Single by T-Bone Walker
- B-side: "I Got a Break, Baby"
- Released: November 1945
- Recorded: Hollywood, July 20, 1942
- Genre: Blues
- Length: 2:56
- Label: Capitol

= Mean Old World =

Blues standard first recorded by T-Bone Walker

"Mean Old World" is a blues song recorded by American blues electric guitar musician T-Bone Walker in 1942. It has been described (along with the single's B-side) as "the first important blues recordings on the electric guitar". Over the years it has been interpreted and recorded by numerous blues, jazz and rock and roll artists.

==Original song==
T-Bone Walker began performing "Mean Old World" when he was with Les Hite and His Orchestra from 1939 to 1940. After leaving Hite's band, Walker continued to develop and refine his style on the Los Angeles club circuit. On July 20, 1942, he recorded "Mean Old World" for Capitol Records. The song was performed in the West Coast blues style, with a small combo of pianist Freddie Slack, bassist Jud DeNaut, and drummer Dave Coleman accompanying Walker on vocal and guitar. "Mean Old World" "showcased T-Bones's new, and already developed, style, in which he answered his smoky, soulful vocal phrases with deft, stinging, jazz-inflected lead lines on his electric guitar".
Capitol released the song in November 1945, with "I Got a Break, Baby", as the third disc in a five 10-inch record collection "The History of Jazz, Volume 3: Then Came Swing" (Capitol Criterion CE 18). Capitol later issued it as a single in 1947 (Capitol 15003).

Because of a recording ban, T-Bone Walker did not record again until October 10, 1944, for the Rhumboogie label in Chicago. He recorded a variation on "Mean Old World", initially designated "T-Bone Blues No. 2". When Rhumboogie released it in 1946, it was retitled "Mean Old World Blues". It did not feature Walker's guitar as prominently (the backing group, Marl Young's Orchestra, had a five-piece horn section) and some new lyrics were substituted. Walker commented "those sides were not so hot, not as good as the ones in L.A. later. They were big band numbers, more like what I recorded with Hite". However, the opening verses remained the same:

This is a mean old world, baby to live in by yourself
This is a mean old world, babe to live in by yourself
When you can't get the woman you love, you know she's loving someone else

This anticipated future versions, in which new lyrics would be added to the familiar opening lines. On December 14, 1956, Walker recorded another version for Atlantic Records that was released on the acclaimed 1959 album T-Bone Blues.

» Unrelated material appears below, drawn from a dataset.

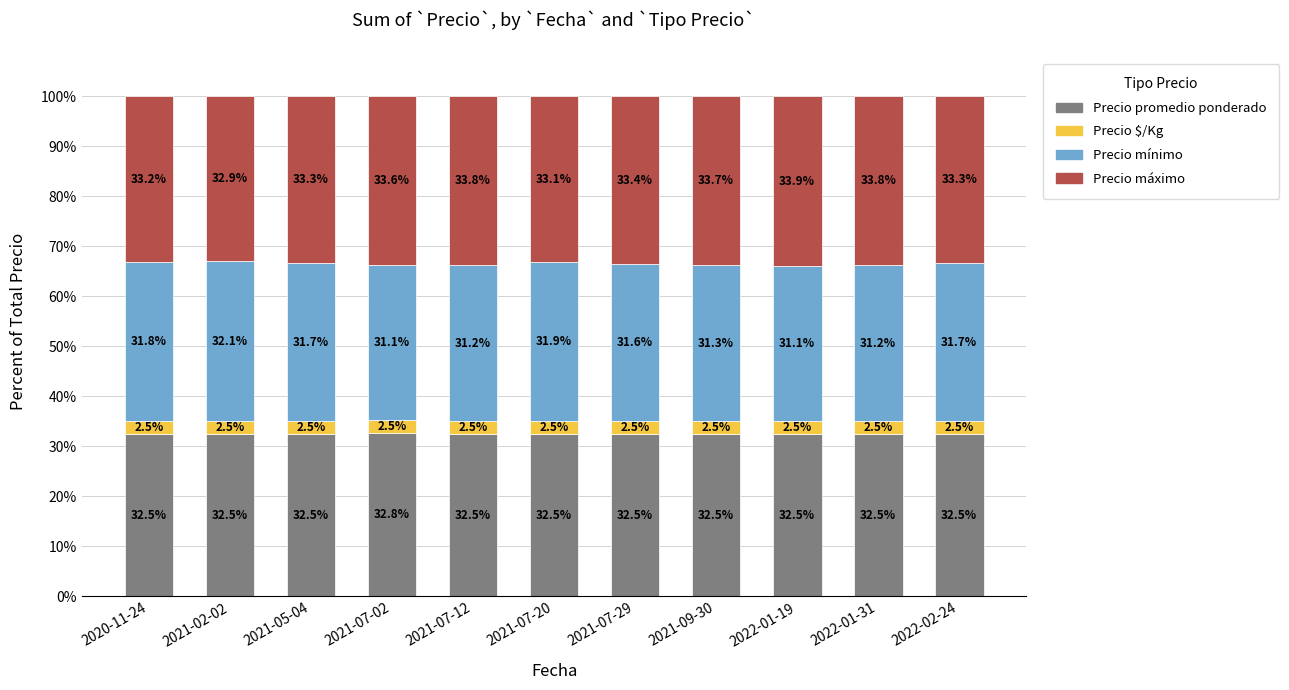

What is the sum of all Precio promedio ponderado values?

357.8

He is backed by a small combo with Lloyd Glenn on piano, Billy Hadnot on bass, and Oscar Bradley on drums.

==Little Walter version==

In October 1952, Little Walter recorded his version of "Mean Old World" for Checker Records, a subsidiary of Chess Records. It was recast as a Chicago blues, with Walter's amplified harmonica prominently featured and several new lyrics substituted. The song was a hit, reaching number six on the Billboard R&B chart, where it remained for six weeks in 1953. Backing Little Walter are the Aces, with guitarists Louis and Dave Myers and drummer Fred Below. T-Bone Walker's Capitol version was released before Billboard magazine or a similar service began tracking such releases, so it is difficult to gauge which version was more popular. Little Walter received the sole credit for his recording.